0
votes

Can somebody please tell me what would be the Unicode equivalent for "(char)"?

For ASCII I always used for example

 (char)(7)

Now I want to do the same but for Unicode.

But

 (wchar_t)(7)

did not work out, and wchar does not exist.

I want to pass this (possible) Unicode character to a function that accepts a wstring.

Or in other words: How can I programmatically create a wstring from a unicode character value (like 7 for TAB)?

2
Could you show some code, please? These fragments aren't very usefulbash.d
"Did not work out" is not enough of a problem description. I don't think anyone has any idea of what you are trying to do.R. Martinho Fernandes
C++ isn't ASCII-aware IIRC, but in C++11 char must be able to store an 8-bit UTF-8 code unit; there's also char16_t and char32_t (with at least 16 and 32 bit respectively). Note a single glyph can be represented by multiple UTF-8/-16 code units, therefore there's no exact equivalent to a char interpreted as an ASCII character.dyp
I don't know what "ASCII-awareness" is, but it sounds completely useless to me.

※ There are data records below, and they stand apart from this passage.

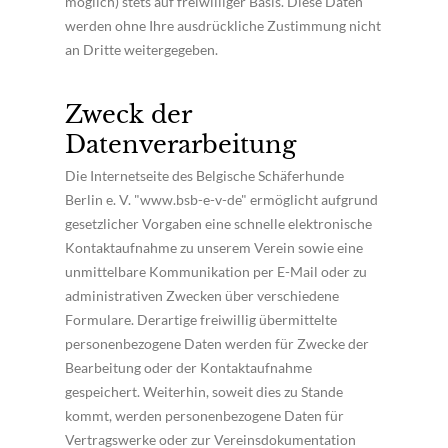
möglich) stets auf freiwilliger Basis. Diese Daten
werden ohne Ihre ausdrückliche Zustimmung nicht
an Dritte weitergegeben.
Zweck der
Datenverarbeitung
Die Internetseite des Belgische Schäferhunde
Berlin e. V. "www.bsb-e-v-de" ermöglicht aufgrund
gesetzlicher Vorgaben eine schnelle elektronische
Kontaktaufnahme zu unserem Verein sowie eine
unmittelbare Kommunikation per E-Mail oder zu
administrativen Zwecken über verschiedene
Formulare. Derartige freiwillig übermittelte
personenbezogene Daten werden für Zwecke der
Bearbeitung oder der Kontaktaufnahme
gespeichert. Weiterhin, soweit dies zu Stande
kommt, werden personenbezogene Daten für
Vertragswerke oder zur Vereinsdokumentation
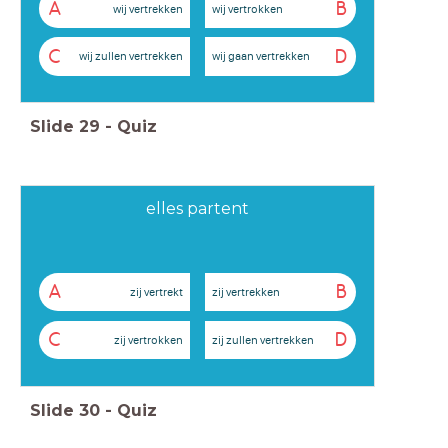
A
B
wij vertrekken
wij vertrokken
C
D
wij zullen vertrekken
wij gaan vertrekken
Slide
29
-
Quiz
elles partent
A
B
zij vertrekt
zij vertrekken
C
D
zij vertrokken
zij zullen vertrekken
Slide
30
-
Quiz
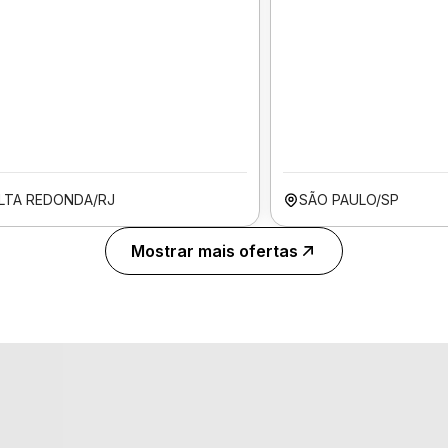
LTA REDONDA/RJ
SÃO PAULO/SP
Mostrar mais ofertas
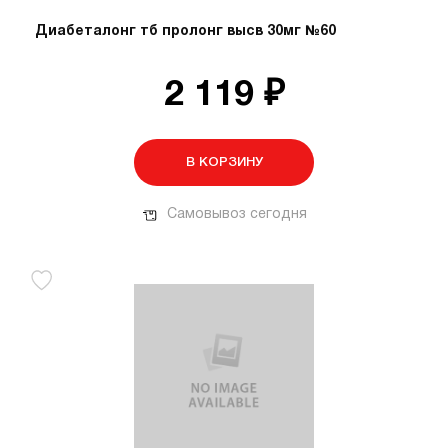
Диабеталонг тб пролонг высв 30мг №60
2 119 ₽
В КОРЗИНУ
Самовывоз сегодня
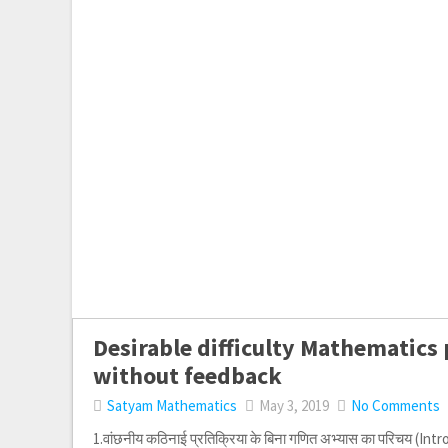
Desirable difficulty Mathematics 
without feedback
Satyam Mathematics
May 3, 2019
No Comments
1.वांछनीय कठिनाई प्रतिक्रिया के बिना गणित अभ्यास का परिचय (Int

And in any case, C++ is aware of ASCII in footnote 14.R. Martinho Fernandes
C++ unicode equivalent for char is, .... char. utf8everywhere.orgPavel Radzivilovsky

2 Answers

3
votes

I want to pass this (possible) Unicode character to a function that accepts a wstring.

Then you'll need to make a wstring, just as you would have to make a string from a char if you needed to pass an ASCII character to a function accepting a string.

function(std::wstring(1, 7)); // length 1, filled with value 7
0
votes

In memory data is not stored in Unicode. Unicode provides a unique number for every (well, a whole lot) of characters used on computers.

In memory, characters are encoded: mapping byte values to Unicode numbers.

What encoding are you using?

  • UTF-8: Each character is mapped to a 1, 2, 3, 4, 5, or 6 byte sequences.
  • UTF-16: Each character is mapped to a 2 or 4 byte sequence.
  • UCS-2: An incomplete mapping of most characters into a 2 byte sequence.
  • UTF-32: Each character is mapped to a 4 byte sequence.

wchar_t in win32 is 16-bit and characters are expected to be encoded in UCS-2 UTF-16.

wchar_t on most *NIXes is 32-bit and characters are expected to be encoded in UTF-32.

UPDATE

Huh, looks like I'm old. My last work was in VS2005 and there was still references to UCS-2 as the internal encoding, but I guess even that was already out of date.